Regards hors-champ et paysages — La Fab.
Après une première exposition, La Hardiesse qui nous avait laissé le goût amer d’une présentation bâclée et gâchée par des incohérences notoires dans un parcours qui, à privilégier l’émotion personnelle, perdait toute ambition de faire vivre des œuvres pourtant essentielles, La Fab propose un nouvel accrochage qui, s’il offre de très beaux moments, ne manque pas de retomber dans des travers qui maintiennent de sérieux doutes quant à l’évolution de ce lieu pourtant si prometteur.
Dans les premières salles et dans tout l’espace du rez-de-chaussée pourtant, la promesse semble tenue. Une vraie cohérence plastique et un propos plus cohérent qui, indiquant clairement ses intentions, se retrouve dans un choix solide d’œuvres qui résonnent conceptuellement et formellement. La participation de Jean de Loisy et le regard que dessine sa plume y sont certainement pour beaucoup même si un léger flottement entre les deux notions de regard hors-champ et paysage subsiste.
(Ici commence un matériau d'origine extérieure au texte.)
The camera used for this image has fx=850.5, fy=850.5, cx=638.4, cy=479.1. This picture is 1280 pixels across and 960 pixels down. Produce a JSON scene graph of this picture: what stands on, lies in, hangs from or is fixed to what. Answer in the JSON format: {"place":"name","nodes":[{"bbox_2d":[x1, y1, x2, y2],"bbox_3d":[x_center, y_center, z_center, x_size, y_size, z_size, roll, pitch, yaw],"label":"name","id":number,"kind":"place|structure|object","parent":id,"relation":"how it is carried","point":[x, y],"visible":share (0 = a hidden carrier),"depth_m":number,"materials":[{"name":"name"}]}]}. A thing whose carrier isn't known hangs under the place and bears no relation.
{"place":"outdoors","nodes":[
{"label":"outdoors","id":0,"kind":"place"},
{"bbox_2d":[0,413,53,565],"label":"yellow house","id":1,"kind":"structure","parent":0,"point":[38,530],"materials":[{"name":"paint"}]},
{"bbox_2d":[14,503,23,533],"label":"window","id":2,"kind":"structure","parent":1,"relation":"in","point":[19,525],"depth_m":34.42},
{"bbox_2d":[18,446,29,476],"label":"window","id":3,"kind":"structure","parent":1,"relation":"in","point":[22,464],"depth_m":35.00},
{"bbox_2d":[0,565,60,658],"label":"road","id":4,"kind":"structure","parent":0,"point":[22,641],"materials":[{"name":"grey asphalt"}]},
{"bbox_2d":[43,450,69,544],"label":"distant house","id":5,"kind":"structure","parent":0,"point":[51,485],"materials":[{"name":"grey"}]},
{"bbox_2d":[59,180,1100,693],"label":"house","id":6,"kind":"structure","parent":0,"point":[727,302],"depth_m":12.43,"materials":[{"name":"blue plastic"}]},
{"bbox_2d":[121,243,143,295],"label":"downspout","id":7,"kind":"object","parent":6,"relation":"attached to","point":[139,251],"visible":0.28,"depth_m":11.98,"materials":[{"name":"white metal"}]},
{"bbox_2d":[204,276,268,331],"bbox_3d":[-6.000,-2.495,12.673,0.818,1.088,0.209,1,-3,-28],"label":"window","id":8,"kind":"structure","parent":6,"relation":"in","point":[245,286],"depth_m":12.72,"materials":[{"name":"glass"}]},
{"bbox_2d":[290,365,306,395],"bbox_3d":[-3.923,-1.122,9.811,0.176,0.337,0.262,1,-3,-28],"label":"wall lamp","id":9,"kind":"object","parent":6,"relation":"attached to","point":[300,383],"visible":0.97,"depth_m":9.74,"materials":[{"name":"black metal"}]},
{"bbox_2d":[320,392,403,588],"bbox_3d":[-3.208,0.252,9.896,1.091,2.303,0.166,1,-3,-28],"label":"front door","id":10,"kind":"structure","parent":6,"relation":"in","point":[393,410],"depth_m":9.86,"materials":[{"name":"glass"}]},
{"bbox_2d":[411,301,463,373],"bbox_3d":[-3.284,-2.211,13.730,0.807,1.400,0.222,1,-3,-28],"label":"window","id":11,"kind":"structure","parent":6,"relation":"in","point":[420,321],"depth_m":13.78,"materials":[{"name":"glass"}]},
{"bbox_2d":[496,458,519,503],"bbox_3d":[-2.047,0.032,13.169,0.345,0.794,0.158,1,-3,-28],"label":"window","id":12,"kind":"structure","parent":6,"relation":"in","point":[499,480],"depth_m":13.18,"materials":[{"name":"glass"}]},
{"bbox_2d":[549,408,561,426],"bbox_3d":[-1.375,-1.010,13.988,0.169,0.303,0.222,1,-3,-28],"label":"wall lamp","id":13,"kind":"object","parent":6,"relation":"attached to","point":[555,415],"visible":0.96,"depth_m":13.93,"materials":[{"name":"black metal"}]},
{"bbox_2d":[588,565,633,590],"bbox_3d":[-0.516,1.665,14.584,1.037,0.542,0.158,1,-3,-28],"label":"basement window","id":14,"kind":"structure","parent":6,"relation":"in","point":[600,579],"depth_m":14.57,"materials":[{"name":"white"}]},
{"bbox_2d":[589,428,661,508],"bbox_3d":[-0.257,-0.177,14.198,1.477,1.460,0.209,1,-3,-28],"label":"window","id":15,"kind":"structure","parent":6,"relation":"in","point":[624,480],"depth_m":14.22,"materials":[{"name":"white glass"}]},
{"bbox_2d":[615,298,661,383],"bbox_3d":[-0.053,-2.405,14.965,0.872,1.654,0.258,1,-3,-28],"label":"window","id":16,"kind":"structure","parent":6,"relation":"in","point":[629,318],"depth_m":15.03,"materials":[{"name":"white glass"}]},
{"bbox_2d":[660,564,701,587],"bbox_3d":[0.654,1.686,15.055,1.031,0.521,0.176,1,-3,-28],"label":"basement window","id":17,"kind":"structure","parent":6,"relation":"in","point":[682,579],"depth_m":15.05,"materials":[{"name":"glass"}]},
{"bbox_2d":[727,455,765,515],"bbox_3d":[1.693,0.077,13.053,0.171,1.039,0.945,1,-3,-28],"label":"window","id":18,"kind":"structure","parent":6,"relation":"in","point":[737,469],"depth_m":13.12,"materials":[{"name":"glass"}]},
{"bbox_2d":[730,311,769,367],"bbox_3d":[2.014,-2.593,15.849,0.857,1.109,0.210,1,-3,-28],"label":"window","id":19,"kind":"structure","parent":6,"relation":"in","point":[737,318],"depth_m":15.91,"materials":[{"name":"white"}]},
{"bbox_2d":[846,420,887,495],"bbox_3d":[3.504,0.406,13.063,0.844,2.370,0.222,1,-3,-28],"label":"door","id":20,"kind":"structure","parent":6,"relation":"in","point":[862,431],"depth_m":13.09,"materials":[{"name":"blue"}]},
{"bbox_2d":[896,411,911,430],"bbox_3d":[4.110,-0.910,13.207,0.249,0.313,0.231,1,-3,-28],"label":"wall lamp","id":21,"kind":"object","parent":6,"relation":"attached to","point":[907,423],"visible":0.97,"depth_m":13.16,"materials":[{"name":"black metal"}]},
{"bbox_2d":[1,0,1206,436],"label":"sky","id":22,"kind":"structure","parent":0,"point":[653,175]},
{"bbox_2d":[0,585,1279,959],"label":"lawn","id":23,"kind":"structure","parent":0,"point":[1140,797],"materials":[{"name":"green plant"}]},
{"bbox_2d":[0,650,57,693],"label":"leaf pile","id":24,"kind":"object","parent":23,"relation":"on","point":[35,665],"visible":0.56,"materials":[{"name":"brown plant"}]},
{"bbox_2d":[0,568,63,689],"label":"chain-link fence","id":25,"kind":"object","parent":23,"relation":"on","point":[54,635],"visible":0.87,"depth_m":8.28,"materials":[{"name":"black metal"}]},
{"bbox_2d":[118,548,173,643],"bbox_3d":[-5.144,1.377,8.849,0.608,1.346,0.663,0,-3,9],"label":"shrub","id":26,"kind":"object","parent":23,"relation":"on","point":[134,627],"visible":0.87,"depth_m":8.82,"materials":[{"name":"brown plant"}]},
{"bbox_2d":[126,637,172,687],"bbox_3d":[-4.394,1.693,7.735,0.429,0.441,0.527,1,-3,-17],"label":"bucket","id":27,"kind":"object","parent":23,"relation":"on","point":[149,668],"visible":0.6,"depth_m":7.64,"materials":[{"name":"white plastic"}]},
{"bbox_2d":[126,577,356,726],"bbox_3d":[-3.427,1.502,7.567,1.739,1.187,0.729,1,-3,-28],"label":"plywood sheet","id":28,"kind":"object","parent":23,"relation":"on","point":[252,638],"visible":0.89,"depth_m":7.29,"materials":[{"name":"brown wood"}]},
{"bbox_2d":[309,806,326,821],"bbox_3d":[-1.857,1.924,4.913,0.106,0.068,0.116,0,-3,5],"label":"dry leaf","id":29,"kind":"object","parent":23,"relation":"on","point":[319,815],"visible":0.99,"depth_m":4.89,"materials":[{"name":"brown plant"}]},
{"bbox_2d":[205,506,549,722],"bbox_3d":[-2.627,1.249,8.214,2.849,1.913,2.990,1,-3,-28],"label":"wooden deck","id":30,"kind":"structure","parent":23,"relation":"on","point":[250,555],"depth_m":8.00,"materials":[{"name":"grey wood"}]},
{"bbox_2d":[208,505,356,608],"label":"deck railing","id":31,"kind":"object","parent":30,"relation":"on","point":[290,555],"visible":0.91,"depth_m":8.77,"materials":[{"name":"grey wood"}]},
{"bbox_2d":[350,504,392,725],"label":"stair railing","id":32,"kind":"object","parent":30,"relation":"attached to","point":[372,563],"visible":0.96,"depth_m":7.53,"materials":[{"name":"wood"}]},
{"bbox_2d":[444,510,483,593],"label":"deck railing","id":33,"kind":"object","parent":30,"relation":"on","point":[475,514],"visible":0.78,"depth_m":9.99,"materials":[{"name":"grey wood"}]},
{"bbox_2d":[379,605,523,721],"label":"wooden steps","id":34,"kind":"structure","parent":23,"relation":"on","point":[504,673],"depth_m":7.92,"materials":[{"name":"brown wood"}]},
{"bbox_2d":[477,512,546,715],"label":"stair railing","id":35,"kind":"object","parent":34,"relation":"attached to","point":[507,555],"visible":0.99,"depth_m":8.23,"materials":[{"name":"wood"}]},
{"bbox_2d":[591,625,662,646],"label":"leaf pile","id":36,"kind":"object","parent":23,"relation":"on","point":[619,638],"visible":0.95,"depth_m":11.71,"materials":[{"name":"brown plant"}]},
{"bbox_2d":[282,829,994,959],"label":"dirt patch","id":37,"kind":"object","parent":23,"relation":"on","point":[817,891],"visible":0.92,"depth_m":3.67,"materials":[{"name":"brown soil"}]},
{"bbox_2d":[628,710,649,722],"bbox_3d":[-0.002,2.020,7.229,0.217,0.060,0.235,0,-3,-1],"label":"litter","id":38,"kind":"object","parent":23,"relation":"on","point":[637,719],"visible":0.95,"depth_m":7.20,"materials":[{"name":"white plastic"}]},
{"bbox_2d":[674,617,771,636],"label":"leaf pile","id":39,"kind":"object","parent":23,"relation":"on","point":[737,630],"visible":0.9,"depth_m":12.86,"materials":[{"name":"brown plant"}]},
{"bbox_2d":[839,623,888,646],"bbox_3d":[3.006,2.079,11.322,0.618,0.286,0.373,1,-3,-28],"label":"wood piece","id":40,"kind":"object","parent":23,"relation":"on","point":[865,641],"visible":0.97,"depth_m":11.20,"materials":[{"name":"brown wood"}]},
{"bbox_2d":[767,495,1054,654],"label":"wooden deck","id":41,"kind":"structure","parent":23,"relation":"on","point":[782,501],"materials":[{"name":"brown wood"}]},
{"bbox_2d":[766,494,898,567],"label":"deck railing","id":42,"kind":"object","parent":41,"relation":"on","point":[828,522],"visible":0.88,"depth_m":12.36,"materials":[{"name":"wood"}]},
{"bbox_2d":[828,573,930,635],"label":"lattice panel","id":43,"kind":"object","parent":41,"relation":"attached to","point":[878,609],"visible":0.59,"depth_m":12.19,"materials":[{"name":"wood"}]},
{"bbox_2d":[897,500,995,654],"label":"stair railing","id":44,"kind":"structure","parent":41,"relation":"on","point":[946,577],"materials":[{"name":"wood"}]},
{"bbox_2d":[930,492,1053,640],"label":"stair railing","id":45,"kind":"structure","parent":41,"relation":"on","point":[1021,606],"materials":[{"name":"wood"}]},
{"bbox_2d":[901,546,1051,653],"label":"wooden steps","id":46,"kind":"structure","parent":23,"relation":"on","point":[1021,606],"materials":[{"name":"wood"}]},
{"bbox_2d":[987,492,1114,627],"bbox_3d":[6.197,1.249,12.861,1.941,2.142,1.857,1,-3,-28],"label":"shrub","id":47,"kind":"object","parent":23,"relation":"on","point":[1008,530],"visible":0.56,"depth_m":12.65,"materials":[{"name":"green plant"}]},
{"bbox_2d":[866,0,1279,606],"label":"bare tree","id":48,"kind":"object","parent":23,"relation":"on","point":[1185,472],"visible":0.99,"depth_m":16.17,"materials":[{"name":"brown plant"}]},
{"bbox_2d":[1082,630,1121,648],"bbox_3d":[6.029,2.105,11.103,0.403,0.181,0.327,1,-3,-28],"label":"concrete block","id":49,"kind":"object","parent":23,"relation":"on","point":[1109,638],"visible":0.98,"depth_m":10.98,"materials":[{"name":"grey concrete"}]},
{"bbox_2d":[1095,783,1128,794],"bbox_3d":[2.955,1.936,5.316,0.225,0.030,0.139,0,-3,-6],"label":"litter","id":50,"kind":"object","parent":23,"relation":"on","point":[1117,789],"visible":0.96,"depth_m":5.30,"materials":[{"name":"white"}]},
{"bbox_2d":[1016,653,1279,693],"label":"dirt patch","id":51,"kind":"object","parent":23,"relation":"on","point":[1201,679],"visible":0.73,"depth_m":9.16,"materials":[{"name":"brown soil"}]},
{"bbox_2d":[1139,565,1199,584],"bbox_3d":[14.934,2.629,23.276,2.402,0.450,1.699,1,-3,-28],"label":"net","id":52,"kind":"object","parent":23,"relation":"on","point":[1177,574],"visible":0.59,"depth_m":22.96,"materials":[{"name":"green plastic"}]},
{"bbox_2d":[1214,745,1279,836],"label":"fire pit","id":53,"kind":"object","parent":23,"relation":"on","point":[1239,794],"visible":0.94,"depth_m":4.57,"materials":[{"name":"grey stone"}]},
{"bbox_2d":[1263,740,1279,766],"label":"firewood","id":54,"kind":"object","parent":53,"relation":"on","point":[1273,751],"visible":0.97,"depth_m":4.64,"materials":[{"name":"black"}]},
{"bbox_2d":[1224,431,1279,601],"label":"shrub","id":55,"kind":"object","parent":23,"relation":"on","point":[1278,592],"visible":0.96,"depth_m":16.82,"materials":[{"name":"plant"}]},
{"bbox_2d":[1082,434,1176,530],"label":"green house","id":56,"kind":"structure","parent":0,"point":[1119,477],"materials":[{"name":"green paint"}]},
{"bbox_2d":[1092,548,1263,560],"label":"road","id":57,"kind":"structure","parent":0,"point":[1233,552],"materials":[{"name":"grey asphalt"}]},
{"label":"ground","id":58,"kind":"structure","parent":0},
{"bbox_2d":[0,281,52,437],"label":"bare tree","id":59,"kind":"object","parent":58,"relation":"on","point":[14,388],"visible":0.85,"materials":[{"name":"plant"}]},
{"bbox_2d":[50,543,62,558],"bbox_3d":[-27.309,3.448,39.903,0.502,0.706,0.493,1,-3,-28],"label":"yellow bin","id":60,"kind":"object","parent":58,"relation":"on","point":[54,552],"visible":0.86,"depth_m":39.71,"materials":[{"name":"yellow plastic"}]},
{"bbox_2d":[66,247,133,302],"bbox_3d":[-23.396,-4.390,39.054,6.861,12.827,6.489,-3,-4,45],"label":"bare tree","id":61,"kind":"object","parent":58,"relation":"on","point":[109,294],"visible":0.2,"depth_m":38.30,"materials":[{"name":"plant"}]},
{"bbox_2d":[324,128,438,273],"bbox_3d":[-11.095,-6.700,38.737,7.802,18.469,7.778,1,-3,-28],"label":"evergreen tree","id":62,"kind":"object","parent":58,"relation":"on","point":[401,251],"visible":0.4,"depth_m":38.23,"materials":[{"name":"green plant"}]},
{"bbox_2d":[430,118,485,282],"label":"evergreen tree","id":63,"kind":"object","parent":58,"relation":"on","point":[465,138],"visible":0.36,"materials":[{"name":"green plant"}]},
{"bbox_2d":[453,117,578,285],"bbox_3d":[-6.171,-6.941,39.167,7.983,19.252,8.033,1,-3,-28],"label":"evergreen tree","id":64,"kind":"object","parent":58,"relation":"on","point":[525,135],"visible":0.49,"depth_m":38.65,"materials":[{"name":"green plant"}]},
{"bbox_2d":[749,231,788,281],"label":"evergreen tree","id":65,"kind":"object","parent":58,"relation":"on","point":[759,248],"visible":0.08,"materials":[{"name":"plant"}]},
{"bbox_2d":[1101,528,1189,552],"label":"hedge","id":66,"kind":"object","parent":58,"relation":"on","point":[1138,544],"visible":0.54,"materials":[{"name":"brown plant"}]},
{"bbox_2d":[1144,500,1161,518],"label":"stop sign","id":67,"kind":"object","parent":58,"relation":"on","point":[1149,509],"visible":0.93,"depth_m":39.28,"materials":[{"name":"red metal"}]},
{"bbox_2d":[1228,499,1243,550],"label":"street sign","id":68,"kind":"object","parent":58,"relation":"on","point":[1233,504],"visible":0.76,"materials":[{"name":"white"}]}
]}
Ancrées dans une histoire qui s’écrit à force des regards, (Man Ray, Breton…), les photographies, œuvres sculptées, dessinées ou écrites dévoilent dans une première salle un jeu de perspectives d’une belle justesse à travers l’appel secret à chacun des sens. Entre légèreté des médiums et poids de l’affirmation, les œuvres imposent sur l’espace immaculé le dessin d’intentions qui participent d’un paysage mental séducteur et efficace dans lequel le visiteur est invité à se plonger. Alternant les époques et les problématiques, ces œuvres en appellent aussi bien à inventer un regard sur le réel qu’à s’en évader à travers la reconstruction imaginaire de cocons ; on pense ainsi à cette belle perspective qui, au cœur du dernier ensemble de pièces, voit surgir, presque organique, la sculpture d’un temple fragile de Claire Tabouret en contrepoint à une photographie de plage bondée, foule occupant l’espace comme un lieu de pèlerinage aux abords d’une femme nue, icône désabusée laissant filer son regard vers l’impossibilité d’une rencontre avec le nôtre. Un exemple parmi d’autres belles rencontres et dialogues entre des œuvres qui trouvent un terrain d’expression réjouissant qui auraient pu s’intégrer à une véritable relecture de la notion de paysage.
Malheureusement, la dernière partie du parcours et la présence de la Maserati de Madeleine Berkhemer, une œuvre déjà présente dans la dernière exposition et dont on ne comprend si elle est vouée à s’intégrer au décor du lieu ou à prolonger un propos que, dans tous les cas, elle perturbe, annonce la tendance aux redites et aux répétitions.
Un doute bien vite confirmé à l’étage, où, en parallèle d’œuvres classiques auprès desquelles la maîtresse des lieux annote l’origine, un focus sur des pièces représentant des visages vire à l’étalage et à un foisonnement qui ne sert plus personne, sinon la litanie de noms qui se succèdent avec des bonheurs divers. Si cela pouvait traduire une belle simplicité du regard, cela pose problème quant à la finalité d’un accrochage qui dessert les œuvres les plus intéressantes. Et la bonne idée initiale d’opérer dans le fonds impressionnant de la collection une sélection optant pour la fuite, le regard hors-champ, se perd dans une mise en scène bâclée au sein d’un espace d’exposition qui n’aide vraiment pas à sa mise en valeur. On regrette alors que l’exposition n’ait pas pris le parti de creuser cette seule notion du regard hors-champ pour tenter d’en faire émerger une somme de problématiques qui aurait vraiment fait émerger un propos construit, libre et audacieux. Malgré ainsi la somme d’histoires fantastiques, dramatiques et tragiques que ces visages, ces constellations d’artistes dessinent, l’effort se perd en effet et tient plus sur l’évocation biographique de grandes figures du monde de l’art (plastique, littéraire, cinématographique) brillant ici plus par leur aura que par les forces que leur création aurait activées.
L’hommage saurait certainement toucher et nombreux pourront se plaire à se perdre dans ces regards qui charrient avec eux leur somme de souvenirs, de possibles et d’histoires mais, encore une fois, l’accumulation et la tentation d’emmêler toutes ces urgences au sein d’un dispositif scénique qui peine à les supporter confond entre elles toutes les idées et les perd dans un précipité qui ne leur rend pas justice, laissant presque glisser la force poétique de créateurs qui continuent de nous hanter en panthéon d’arguments d’autorité.